Exercise requirements |
Go through the data and retrieve each line that includes the string "KiCad".

Provided material |

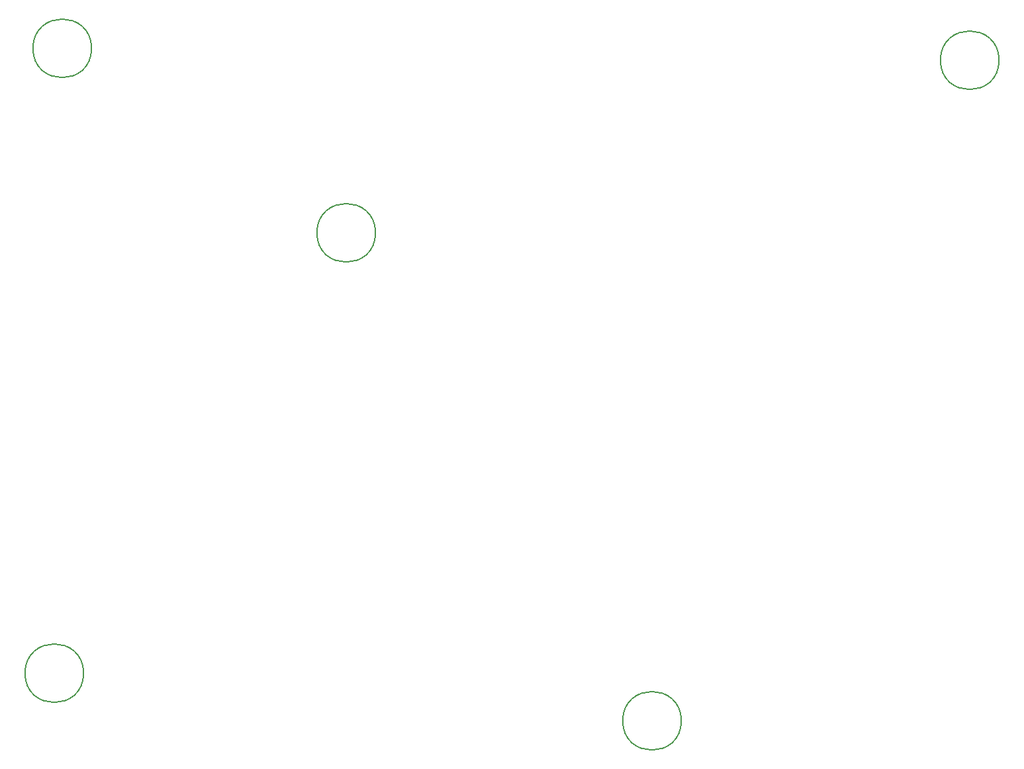
<source format=gbr>
%TF.GenerationSoftware,KiCad,Pcbnew,(6.0.10)*%
%TF.CreationDate,2023-04-24T22:32:33-04:00*%
%TF.ProjectId,waterwheel_synth_v2,77617465-7277-4686-9565-6c5f73796e74,rev?*%
%TF.SameCoordinates,Original*%
%TF.FileFunction,Other,Comment*%
%FSLAX46Y46*%
G04 Gerber Fmt 4.6, Leading zero omitted, Abs format (unit mm)*
G04 Created by KiCad (PCBNEW (6.0.10)) date 2023-04-24 22:32:33*
%MOMM*%
%LPD*%
G01*
G04 APERTURE LIST*
%ADD10C,0.150000*%
G04 APERTURE END LIST*
D10*
%TO.C,REF\u002A\u002A*%
X100270000Y-85598000D02*
G75*
G03*
X100270000Y-85598000I-3750000J0D01*
G01*
X62932000Y-141986000D02*
G75*
G03*
X62932000Y-141986000I-3750000J0D01*
G01*
X139386000Y-148082000D02*
G75*
G03*
X139386000Y-148082000I-3750000J0D01*
G01*
X180026000Y-63500000D02*
G75*
G03*
X180026000Y-63500000I-3750000J0D01*
G01*
X63948000Y-61976000D02*
G75*
G03*
X63948000Y-61976000I-3750000J0D01*
G01*
%TD*%
M02*

</source>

Reply to the exercise |
%TF.GenerationSoftware,KiCad,Pcbnew,(6.0.10)*%
G04 Created by KiCad (PCBNEW (6.0.10)) date 2023-04-24 22:32:33*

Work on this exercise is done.